Fragmento del documento ▸
..............................
Opinión28 de octubre de 2020

¿Y si empezamos a debatir el uso y tenencia de la tierra?

El conflicto sobre la toma de campos de la familia Etchevehere señala un debate central en un país donde el sector agropecuario es uno de los principales generadores de trabajo y divisas

Las derivaciones de la escandalosa pelea familiar por la herencia de Luis Félix Etchevehere, luego de que Dolores –la única hija mujer de quien fuera durante 27 años director de El Diario– decidiera ceder el 40% de sus bienes al denominado Proyecto Artigas y aliarse con el referente social Juan Gabrois, se ha convertido en un conflicto político de proporciones que puede escalar aún más si la Justicia –el ámbito donde deben resolverse las cuestiones sucesorias– no logra encauzar la disputa entre los herederos.
..............................
Entradas de un conjunto de datos:
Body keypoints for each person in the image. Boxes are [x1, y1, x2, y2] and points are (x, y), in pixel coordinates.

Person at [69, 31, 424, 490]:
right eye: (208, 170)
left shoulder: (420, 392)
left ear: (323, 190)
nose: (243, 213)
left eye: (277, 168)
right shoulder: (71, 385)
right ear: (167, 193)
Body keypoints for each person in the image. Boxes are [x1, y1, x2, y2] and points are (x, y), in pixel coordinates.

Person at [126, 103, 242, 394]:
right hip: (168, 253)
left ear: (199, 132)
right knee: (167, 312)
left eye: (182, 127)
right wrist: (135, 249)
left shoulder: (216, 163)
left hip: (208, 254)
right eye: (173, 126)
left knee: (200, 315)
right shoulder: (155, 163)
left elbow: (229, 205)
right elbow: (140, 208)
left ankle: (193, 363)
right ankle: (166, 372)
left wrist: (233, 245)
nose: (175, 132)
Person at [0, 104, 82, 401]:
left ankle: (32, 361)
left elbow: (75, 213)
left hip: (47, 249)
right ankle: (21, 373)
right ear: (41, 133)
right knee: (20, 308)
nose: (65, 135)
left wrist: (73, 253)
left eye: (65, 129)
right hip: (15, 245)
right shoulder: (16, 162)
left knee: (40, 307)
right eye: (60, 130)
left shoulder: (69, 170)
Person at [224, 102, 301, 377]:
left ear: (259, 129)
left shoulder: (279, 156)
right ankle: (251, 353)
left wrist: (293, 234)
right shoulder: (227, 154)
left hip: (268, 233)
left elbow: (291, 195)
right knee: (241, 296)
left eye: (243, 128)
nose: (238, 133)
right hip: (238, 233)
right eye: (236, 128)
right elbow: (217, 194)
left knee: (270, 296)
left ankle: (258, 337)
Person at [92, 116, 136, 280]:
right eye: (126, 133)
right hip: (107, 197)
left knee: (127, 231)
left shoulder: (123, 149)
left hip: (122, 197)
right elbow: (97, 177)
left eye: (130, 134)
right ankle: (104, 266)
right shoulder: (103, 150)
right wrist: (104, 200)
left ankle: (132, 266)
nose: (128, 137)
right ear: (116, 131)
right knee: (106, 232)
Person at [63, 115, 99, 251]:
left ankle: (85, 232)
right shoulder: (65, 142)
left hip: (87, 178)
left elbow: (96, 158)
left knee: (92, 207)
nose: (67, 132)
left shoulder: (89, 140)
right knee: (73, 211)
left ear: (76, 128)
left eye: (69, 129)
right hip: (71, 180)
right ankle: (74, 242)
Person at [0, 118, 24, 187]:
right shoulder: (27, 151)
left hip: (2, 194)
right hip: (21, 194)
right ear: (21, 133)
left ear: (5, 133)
..............................
Cuestionario ▸
1. Según el artículo de opinión, ¿qué porcentaje de sus bienes decidió ceder Dolores al Proyecto Artigas?
2. Reproduzca el pasaje del artículo de opinión que comienza en "El conflicto sobre" y termina en "entre los herederos.", sustituyendo "Proyecto Artigas" por "Proyecto Federal".
Las entradas no se requieren para este ejercicio.

Respuestas del ejercicio ▸
1. El 40% de sus bienes.

2.
El conflicto sobre la toma de campos de la familia Etchevehere señala un debate central en un país donde el sector agropecuario es uno de los principales generadores de trabajo y divisas

Las derivaciones de la escandalosa pelea familiar por la herencia de Luis Félix Etchevehere, luego de que Dolores –la única hija mujer de quien fuera durante 27 años director de El Diario– decidiera ceder el 40% de sus bienes al denominado Proyecto Federal y aliarse con el referente social Juan Gabrois, se ha convertido en un conflicto político de proporciones que puede escalar aún más si la Justicia –el ámbito donde deben resolverse las cuestiones sucesorias– no logra encauzar la disputa entre los herederos.